In einem ersten Schritt stellen die Evangelische Kirche in Deutschland und die »Diakonie Deutschland« vier Millionen Euro Soforthilfe für die Betroffenen der Flutkatastrophe in Westdeutschland bereit.

»Wir sind überwältigt von der enormen Solidarität«, sagt Diakonie-Präsident Ulrich Lilie angesichts der großen Spendenbereitschaft. »Dank der großartigen Unterstützung können wir sofort damit beginnen, das große Leid der Menschen in den Flutgebieten zu lindern.« Es sei weiterhin eine große Hilfsbereitschaft nötig, »die Menschen mit Spenden darin zu unterstützen, wieder auf die Beine zu kommen«. Der Bedarf an Hilfe sei enorm, so Lilie weiter.

Der Leiter der Diakonie-Katastrophenhilfe, Martin Keßler, teilt mit, dass zunächst unbürokratisch finanzielle Hilfen ausgezahlt würden, »damit die Menschen die größte Not der kommenden Tage überstehen«. Die Betroffenen könnten damit selbst entscheiden, was sie am dringendsten bräuchten.
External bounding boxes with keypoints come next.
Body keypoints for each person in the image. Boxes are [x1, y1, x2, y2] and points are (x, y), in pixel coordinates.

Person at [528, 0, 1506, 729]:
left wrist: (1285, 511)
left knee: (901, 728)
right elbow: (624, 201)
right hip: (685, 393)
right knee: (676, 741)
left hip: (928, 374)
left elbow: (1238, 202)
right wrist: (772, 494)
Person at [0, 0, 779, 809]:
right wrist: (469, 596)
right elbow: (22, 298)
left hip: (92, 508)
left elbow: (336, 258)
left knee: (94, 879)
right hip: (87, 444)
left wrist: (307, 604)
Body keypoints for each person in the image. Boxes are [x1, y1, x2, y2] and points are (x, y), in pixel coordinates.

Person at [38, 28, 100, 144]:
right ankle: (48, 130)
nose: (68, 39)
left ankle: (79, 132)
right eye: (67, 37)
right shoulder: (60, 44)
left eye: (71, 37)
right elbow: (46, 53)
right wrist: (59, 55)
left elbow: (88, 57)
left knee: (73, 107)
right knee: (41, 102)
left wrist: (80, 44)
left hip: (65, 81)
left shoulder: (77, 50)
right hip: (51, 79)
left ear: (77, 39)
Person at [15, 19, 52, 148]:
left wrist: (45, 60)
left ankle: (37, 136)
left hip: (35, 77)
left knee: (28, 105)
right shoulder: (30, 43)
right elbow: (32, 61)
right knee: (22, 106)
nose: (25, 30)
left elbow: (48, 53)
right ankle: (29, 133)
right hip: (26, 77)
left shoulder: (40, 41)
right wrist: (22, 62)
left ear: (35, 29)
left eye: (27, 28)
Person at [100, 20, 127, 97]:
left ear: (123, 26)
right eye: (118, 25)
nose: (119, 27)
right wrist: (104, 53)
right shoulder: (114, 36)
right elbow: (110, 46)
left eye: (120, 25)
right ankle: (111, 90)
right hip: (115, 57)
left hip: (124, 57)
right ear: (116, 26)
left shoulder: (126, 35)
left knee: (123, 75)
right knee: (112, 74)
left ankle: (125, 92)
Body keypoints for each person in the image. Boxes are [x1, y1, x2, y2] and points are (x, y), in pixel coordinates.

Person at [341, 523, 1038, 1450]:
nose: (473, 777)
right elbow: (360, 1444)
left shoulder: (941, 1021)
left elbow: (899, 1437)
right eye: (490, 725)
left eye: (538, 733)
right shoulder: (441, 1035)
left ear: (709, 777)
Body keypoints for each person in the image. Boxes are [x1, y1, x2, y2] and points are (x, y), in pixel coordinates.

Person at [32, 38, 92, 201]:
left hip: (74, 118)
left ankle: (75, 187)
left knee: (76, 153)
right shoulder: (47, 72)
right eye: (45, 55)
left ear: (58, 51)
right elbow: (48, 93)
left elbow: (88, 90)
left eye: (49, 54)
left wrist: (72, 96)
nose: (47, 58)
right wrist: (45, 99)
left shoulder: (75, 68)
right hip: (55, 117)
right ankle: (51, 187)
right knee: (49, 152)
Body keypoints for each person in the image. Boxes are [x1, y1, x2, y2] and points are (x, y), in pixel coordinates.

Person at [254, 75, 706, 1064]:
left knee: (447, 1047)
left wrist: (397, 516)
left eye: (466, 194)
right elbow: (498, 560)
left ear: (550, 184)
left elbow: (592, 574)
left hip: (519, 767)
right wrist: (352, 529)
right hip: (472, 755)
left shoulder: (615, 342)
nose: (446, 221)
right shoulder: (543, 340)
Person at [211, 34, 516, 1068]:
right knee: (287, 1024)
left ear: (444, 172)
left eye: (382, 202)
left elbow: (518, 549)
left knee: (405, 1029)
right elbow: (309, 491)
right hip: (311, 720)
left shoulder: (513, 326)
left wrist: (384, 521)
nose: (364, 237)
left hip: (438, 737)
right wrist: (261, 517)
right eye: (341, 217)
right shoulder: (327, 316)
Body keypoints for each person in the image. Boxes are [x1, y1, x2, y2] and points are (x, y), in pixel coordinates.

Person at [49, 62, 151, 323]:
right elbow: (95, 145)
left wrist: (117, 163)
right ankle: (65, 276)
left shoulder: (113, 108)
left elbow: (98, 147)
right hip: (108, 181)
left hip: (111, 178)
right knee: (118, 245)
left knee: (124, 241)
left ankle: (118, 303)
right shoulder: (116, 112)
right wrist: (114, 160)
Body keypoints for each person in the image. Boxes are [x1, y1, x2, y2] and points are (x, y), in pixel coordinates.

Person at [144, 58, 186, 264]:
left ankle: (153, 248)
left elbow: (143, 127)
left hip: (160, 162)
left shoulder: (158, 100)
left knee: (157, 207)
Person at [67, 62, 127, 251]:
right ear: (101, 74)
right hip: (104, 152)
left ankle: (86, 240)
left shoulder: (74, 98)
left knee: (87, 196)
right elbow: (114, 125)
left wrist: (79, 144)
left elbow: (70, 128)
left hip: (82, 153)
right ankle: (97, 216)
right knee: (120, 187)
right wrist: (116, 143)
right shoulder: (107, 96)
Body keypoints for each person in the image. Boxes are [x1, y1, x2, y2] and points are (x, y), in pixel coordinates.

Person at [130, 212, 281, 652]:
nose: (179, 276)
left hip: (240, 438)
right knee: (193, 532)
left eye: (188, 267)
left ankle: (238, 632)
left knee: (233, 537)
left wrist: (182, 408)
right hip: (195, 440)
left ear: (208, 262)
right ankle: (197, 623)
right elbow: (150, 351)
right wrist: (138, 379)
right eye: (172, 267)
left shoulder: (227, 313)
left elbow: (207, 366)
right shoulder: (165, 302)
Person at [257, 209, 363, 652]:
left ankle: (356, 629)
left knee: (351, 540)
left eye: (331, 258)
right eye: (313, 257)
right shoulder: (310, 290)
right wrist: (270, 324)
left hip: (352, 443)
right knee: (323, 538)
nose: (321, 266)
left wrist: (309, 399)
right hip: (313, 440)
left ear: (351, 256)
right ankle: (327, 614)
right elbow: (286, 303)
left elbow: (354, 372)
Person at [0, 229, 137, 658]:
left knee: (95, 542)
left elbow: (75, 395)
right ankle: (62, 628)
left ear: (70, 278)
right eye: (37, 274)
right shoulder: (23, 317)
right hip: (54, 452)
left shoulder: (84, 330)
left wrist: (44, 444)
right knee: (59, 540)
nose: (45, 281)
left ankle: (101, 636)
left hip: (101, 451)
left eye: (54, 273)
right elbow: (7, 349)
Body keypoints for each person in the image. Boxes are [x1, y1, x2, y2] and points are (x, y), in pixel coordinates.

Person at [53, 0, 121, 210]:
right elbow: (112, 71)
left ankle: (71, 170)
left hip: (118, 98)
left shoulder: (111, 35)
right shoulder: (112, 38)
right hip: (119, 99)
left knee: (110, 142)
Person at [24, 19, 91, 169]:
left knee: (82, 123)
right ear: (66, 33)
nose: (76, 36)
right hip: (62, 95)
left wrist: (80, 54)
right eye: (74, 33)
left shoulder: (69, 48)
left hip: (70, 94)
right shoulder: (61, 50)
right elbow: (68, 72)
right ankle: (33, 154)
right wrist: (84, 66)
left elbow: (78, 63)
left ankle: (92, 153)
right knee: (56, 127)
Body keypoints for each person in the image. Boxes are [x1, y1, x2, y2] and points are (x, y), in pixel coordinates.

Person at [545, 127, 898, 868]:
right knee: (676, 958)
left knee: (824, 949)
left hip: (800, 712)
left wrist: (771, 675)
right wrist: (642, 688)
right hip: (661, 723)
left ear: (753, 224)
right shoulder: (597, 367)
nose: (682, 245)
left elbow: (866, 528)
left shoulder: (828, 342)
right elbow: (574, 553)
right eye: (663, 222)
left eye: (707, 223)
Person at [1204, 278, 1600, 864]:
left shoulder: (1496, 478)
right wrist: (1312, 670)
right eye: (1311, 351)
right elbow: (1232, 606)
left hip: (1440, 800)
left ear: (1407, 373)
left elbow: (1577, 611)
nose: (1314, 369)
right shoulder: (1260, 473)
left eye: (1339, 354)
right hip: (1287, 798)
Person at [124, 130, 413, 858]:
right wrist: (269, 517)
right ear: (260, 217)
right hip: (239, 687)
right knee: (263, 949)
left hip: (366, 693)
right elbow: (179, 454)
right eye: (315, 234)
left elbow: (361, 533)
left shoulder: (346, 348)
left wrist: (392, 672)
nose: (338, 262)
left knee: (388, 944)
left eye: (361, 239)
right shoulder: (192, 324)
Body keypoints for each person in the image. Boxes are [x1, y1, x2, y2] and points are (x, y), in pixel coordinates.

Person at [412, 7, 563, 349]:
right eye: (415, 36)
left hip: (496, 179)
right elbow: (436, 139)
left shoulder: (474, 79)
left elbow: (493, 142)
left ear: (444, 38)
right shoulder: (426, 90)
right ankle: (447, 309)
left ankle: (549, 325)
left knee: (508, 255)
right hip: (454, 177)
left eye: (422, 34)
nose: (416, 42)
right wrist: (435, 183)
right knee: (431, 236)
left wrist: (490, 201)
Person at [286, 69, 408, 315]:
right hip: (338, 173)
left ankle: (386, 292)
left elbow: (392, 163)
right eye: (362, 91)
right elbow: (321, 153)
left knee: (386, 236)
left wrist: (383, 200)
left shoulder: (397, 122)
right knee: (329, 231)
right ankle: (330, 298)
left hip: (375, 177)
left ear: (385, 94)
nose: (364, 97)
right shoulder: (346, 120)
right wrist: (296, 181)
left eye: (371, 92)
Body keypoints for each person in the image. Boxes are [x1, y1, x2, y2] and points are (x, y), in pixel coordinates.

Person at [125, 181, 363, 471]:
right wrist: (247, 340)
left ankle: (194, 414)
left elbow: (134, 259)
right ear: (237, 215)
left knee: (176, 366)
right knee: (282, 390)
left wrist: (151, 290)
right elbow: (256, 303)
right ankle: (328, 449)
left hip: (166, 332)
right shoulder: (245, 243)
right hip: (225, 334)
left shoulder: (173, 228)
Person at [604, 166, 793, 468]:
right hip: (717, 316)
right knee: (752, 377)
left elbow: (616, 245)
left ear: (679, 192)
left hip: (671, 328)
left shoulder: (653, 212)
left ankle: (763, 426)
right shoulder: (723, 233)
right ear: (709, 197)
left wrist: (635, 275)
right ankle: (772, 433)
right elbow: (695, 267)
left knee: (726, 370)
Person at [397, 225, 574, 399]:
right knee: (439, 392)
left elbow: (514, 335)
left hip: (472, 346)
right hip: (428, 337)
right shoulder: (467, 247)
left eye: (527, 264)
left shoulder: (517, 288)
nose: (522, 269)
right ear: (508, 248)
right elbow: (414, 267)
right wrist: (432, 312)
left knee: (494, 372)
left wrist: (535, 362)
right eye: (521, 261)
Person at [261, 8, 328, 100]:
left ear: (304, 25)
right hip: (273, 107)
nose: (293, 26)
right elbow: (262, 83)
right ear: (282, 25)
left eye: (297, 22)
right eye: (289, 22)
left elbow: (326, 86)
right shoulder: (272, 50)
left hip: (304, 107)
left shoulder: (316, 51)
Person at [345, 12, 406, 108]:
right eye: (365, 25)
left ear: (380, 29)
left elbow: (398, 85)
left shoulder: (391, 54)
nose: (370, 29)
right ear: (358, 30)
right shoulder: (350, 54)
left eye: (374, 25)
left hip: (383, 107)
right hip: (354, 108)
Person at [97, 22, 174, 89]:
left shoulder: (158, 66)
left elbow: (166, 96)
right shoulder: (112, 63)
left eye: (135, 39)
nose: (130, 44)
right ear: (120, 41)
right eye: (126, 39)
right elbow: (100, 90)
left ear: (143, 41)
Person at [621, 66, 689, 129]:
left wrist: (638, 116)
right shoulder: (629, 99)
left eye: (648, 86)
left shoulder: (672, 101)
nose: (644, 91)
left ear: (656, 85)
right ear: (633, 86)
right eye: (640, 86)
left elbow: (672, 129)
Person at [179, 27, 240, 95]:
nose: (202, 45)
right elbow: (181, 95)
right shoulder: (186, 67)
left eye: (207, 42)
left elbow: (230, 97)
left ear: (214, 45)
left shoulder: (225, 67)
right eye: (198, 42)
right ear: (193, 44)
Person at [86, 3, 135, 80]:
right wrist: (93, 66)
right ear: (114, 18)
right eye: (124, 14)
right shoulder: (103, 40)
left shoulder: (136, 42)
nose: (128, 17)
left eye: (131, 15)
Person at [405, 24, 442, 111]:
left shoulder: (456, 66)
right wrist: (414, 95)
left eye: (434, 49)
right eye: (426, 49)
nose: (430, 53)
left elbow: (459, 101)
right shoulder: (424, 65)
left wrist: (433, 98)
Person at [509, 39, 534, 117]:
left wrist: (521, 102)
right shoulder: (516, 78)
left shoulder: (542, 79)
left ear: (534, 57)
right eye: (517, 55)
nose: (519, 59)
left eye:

Die Soforthilfen werden über die Diakonie Rheinland-Westfalen-Lippe, den lokalen Partner der Diakonie-Katastrophenhilfe, verteilt.

Laut Informationen der Diakonie werden Freizeit-Angebote für Kinder und Jugendliche ein weiterer Schwerpunkt der Hilfe sein. Weitere Maßnahmen würden zurzeit mit dem lokalen Partner, staatlichen Stellen und den kommunalen Krisenstäben abgestimmt.